Falling in Line
Art Review: "Line It Up," a group show in multiple media. Studio Place Arts, Barre. Through June 12.
“Lines and Sticks” by Linda Maney
Swiss artist Paul Klee famously said, “A line is a dot that went for a walk.” In Studio Place Arts’ current group exhibit, titled “Line It Up,” 18 artists from around Vermont interpret the meaning of line as an aesthetic concept. The 30 works, including drawing, sculpture, painting and printmaking, suggest that line isn’t as pedestrian as Klee’s quote might suggest.
Dimensionality doesn’t immediately come to mind when considering line, but several works in the show break the two-dimensional mold. “Lines and Sticks” by Linda Maney is a 12-by-12-inch wall piece presenting a range of lines in 2-D and 3-D. To the left is a vertical band of acrylic orange, turquoise and purple painted lines; to the right are four sticks held together with copper wire. If you consider the shadows in the composition, there are four kinds of line.
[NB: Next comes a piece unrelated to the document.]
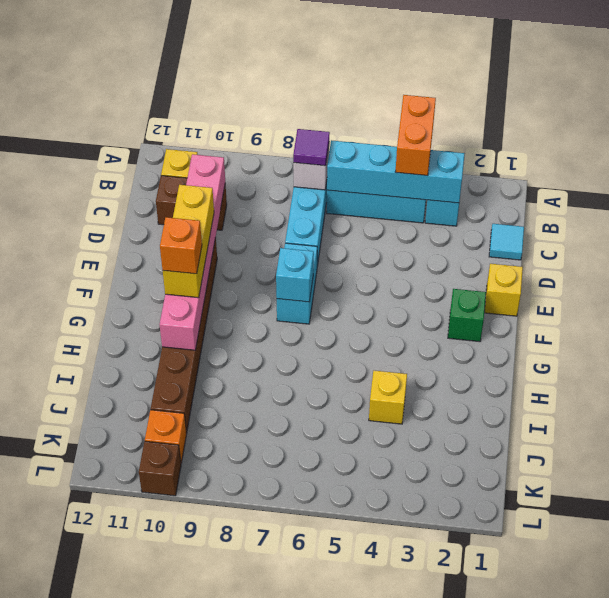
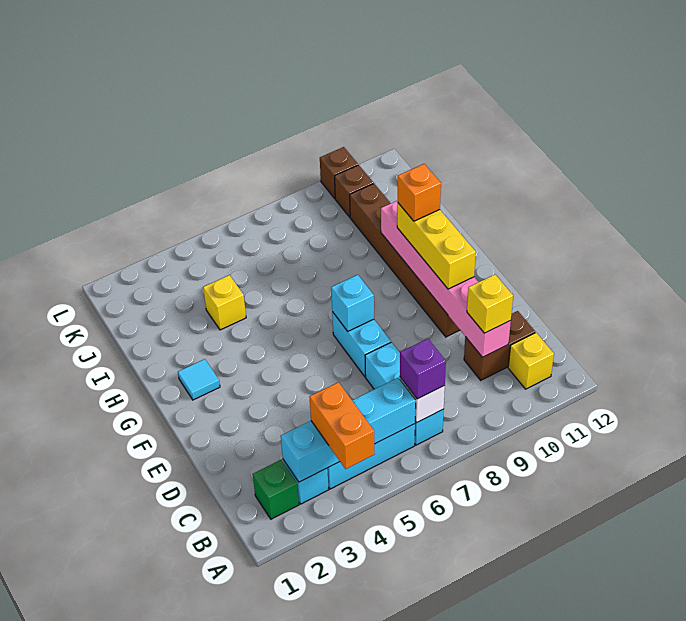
purple tile B7 level 3 -> purple brick B7 level 3
cyan tile C1 level 1 -> cyan tile G2 level 1
yellow brick E1 level 1 -> yellow brick C10 level 3
green brick F2 level 1 -> green brick B2 level 1
orange brick K10 level 1 -> brown brick K10 level 1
Another sculptural work is the assemblage “Bird Song” by Dorothy C. Weicker. The 48-by-14-inch vertical composition incorporates burlap, cassette tape, shredded batik, feathers and colorful threads affixed to a metal screen. It’s an iconographic object, like an abstract mask or other ritual item. Its lines in themselves do not make a subject but — like texture or color — simply help to define the object.
David Powell’s 10-by-14-inch collage “Mining for Disaster” appropriates 19th-century technical images and diagrams to create an absurdist, fine-lined narrative, such as might be found in a dictionary or encyclopedia. His “A Fine Balance, A Juggling Lesson” uses 20th-century pictures in the same way. Its paper has a yellow cast, except for the figure of a boy in white. The contrast between the two creates a line in negative space.
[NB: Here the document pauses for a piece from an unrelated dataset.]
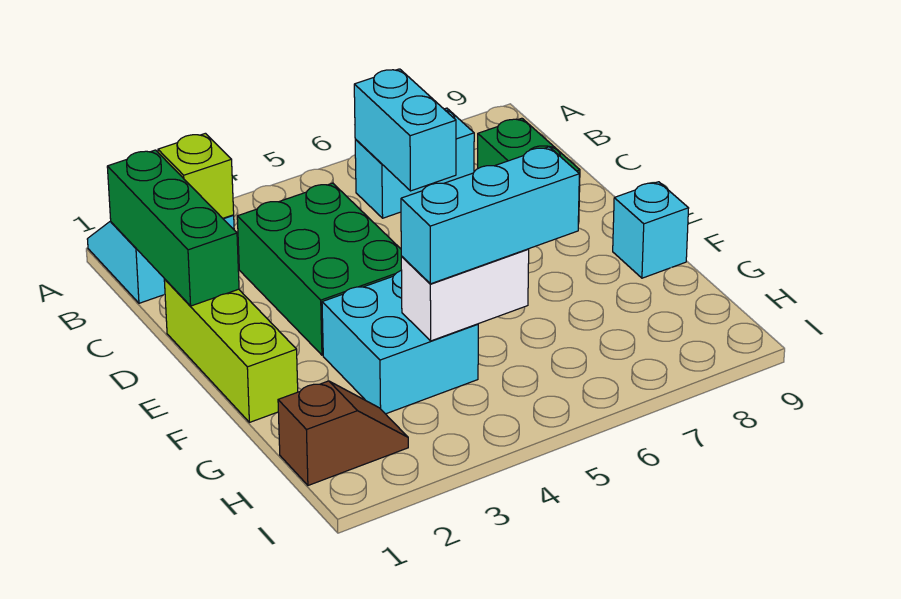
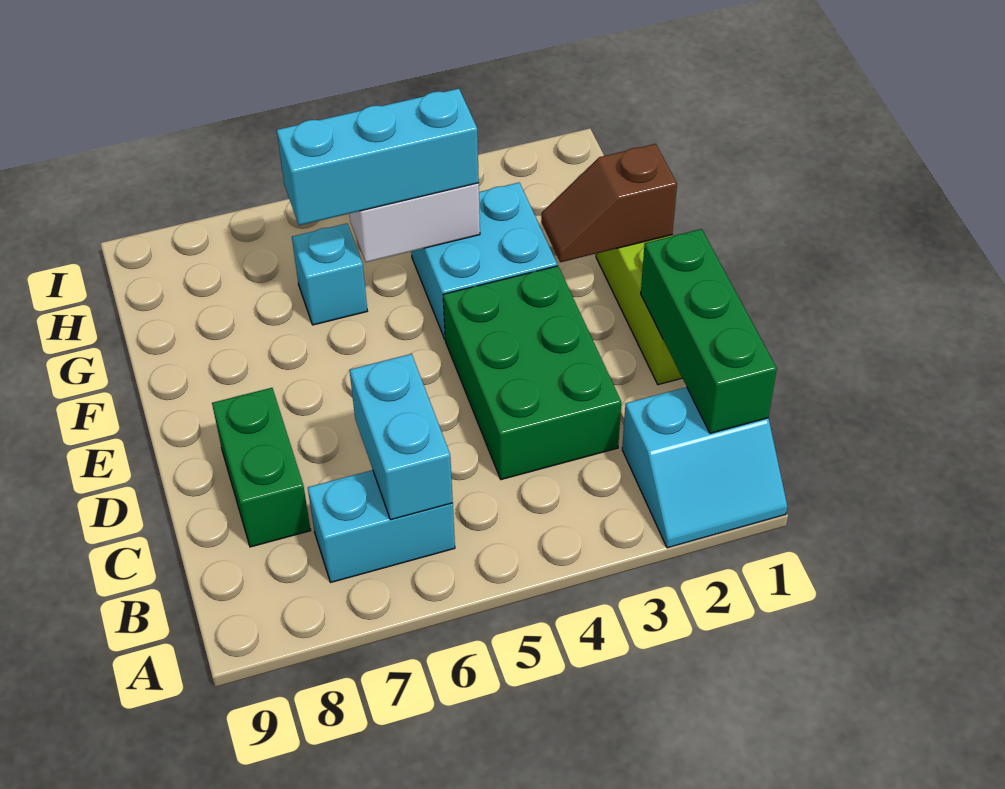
lime brick B2 level 2 -> none
cyan brick F9 level 1 -> cyan brick G6 level 1
brown slope H1:H2 level 1 top 1 -> brown slope F1:F2 level 2 top 1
“Landscape #144” is a 22-by-28-inch ink drawing by Karolina Kawiaka of White River Junction. She produced a matrix of small squares that seem like overlapped pieces of screen. The drawing also reads like abstract cartography, with areas around the squares left completely blank. The similarly scaled, more elaborate “Landscape #123” in colored pencil is dark and layered in tiny squares of whites, grays, reds, blues and greens.
Springfield, Vt., artist Robert Carsten also fills his paper with small forms, but “Keys to Value” is based in realism. His 28-by-18-inch drawing executed in marker depicts hundreds of hanging keys, alive with varied rhythms and diagonal strokes. In the art-jargon sense of the word “value,” the drawing exhibits differing gradations of dark and light.
Marie LaPré Grabon’s 10-by-14-inch charcoal “Reclining Nude w/Reflection” is a Matissian odalisque, and one of the few figurative pieces in the show. LaPré Grabon skillfully varied the weights of her lines and contrasted the lines of her figure with background patterning. She also smudged charcoal dust to introduce grays to the image.
The most minimal works in the show are “Springtime” by Mark Heitzman and “Beach Grass #39” by Pria Cambio. Both consist of simply a few lines in space. Heitzman’s graphite work on paper is a group of loops and circles trailing down the picture plane at a slight angle, while Cambio used ink in a calligraphic manner, creating a few quickly drawn grasses.
Line has many guises and uses in art, from the decorative to the structural, and “Line It Up” demonstrates just how varied it can be.